Note: I will only write recommendations for students who waive their right to view the recommendation. Recommendations carry little weight when the student has not waived this right.
Read "Letters of Recommendation for Graduate School: Student Guide" from Dickinson College. It gives you a quick overview of what you should keep in mind and what you should do. I have slightly modified their list of materials (see below).
Read "Letters of Recommendation for Graduate School: For Faculty" from Harvard College. This will help you better understand what kind of information will be useful to me when I write your letter.
- Send me:
- A detailed and specific list of strengths, qualities, etc., you would like me to emphasize in your letter along with detailed and specific examples that reveal these strengths and qualities. Students often have trouble with this last element, and give me a list of only very general strengths without the kind of specific evidence that would make them stand out from other applicants. Remember, as the Harvard piece says, my recommendation letter should present a well-documented evaluation, providing sufficient evidence and information to help a selection committee in making its decision. Mention specific assignments, essays, exams, events etc. that you believe demonstrate the qualities you want me to discuss; don't just say, "I performed well on homework and exams." My memory has faded with age and I need your assistance if I am going write a convincing letter.

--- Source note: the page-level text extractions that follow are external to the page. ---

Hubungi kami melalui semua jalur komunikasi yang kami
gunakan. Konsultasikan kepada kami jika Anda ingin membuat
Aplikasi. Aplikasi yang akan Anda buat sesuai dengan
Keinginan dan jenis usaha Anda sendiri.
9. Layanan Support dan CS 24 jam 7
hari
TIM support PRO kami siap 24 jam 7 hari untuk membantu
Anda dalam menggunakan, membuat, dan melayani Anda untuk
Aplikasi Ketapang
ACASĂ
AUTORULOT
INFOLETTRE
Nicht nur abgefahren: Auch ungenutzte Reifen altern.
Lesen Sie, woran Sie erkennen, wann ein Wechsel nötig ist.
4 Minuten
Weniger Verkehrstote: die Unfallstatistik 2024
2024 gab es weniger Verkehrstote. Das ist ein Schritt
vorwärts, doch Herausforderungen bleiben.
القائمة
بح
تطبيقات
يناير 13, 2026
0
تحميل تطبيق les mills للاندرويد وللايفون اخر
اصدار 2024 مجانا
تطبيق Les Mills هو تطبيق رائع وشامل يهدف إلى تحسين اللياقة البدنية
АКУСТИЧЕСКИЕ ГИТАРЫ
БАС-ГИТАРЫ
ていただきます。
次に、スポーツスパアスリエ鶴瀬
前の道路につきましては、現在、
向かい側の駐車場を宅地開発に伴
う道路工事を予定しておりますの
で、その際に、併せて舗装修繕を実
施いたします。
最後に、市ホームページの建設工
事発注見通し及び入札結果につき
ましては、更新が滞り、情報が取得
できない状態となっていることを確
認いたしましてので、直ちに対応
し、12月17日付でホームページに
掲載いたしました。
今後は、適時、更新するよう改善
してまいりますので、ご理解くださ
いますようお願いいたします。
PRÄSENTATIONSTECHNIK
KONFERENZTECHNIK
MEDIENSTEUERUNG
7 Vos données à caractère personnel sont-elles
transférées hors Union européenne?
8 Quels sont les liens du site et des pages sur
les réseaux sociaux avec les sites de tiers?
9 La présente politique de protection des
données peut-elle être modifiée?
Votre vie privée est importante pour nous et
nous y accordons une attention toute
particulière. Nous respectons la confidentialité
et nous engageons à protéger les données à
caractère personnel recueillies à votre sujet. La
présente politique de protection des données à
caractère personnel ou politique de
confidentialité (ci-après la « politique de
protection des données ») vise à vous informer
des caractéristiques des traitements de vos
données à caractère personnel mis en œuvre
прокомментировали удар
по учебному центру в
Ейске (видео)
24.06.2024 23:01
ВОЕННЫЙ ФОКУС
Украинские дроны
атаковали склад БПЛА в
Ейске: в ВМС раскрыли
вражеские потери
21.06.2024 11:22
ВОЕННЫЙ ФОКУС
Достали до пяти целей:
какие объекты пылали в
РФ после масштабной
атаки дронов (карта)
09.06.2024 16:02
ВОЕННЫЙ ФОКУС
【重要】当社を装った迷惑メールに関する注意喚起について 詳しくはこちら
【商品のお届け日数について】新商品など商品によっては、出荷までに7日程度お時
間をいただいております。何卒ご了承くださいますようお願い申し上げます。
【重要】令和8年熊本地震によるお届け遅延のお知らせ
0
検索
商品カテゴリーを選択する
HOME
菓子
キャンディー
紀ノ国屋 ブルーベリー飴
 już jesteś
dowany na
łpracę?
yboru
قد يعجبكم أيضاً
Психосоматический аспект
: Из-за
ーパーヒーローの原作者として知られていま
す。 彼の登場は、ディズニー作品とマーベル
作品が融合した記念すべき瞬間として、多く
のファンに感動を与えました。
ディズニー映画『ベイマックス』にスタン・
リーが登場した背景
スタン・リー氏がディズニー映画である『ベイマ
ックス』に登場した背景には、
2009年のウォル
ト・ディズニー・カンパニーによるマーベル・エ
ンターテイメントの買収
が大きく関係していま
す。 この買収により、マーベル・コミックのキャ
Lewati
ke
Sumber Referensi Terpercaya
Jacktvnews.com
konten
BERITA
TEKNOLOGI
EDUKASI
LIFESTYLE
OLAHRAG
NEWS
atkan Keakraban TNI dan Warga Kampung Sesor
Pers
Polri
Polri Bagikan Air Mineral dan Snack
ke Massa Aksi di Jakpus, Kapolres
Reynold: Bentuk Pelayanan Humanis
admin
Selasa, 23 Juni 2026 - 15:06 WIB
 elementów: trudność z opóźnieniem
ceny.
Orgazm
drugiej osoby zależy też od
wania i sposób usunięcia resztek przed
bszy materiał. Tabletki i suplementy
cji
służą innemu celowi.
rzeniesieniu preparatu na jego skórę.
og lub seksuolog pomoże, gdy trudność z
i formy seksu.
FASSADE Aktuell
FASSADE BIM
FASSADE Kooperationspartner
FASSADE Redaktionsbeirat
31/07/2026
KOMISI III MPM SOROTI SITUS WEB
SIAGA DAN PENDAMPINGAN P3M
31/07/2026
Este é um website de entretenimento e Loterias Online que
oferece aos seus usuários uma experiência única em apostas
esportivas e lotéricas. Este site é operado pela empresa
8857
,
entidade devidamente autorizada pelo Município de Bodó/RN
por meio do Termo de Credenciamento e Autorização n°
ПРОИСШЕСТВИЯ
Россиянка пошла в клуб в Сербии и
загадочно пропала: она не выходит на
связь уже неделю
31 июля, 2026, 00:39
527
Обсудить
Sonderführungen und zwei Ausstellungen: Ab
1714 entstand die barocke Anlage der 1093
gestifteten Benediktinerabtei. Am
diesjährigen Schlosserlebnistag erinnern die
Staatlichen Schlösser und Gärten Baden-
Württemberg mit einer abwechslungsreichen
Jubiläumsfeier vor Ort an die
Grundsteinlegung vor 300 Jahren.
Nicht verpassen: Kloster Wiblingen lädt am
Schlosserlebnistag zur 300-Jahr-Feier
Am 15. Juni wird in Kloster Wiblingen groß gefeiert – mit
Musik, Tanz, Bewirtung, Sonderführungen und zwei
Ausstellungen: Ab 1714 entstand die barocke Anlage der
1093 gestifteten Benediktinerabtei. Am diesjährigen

My recommendation will generally be organized around 1) scholarly capabilities, intellectual preparation and promise of productive research, 2) relevant professional experience or preparation specific to a proposed project, and 3) personal character. I will obviously have in mind my own list of strengths and examples to support them, but the more you specifics you provide me with the better will be your recommendation. Avoid modesty.
- Your resume. Feel free to add additional elements to your professional resume as you see fit.
- An unofficial copy of your transcripts.
Please assemble all these materials and send them to me in a single email if possible. If it turns out that you want to apply to an additional program after you send me your materials, I can handle that. If materials trickle in over time, I have a hard time keeping straight what you are asking me to do.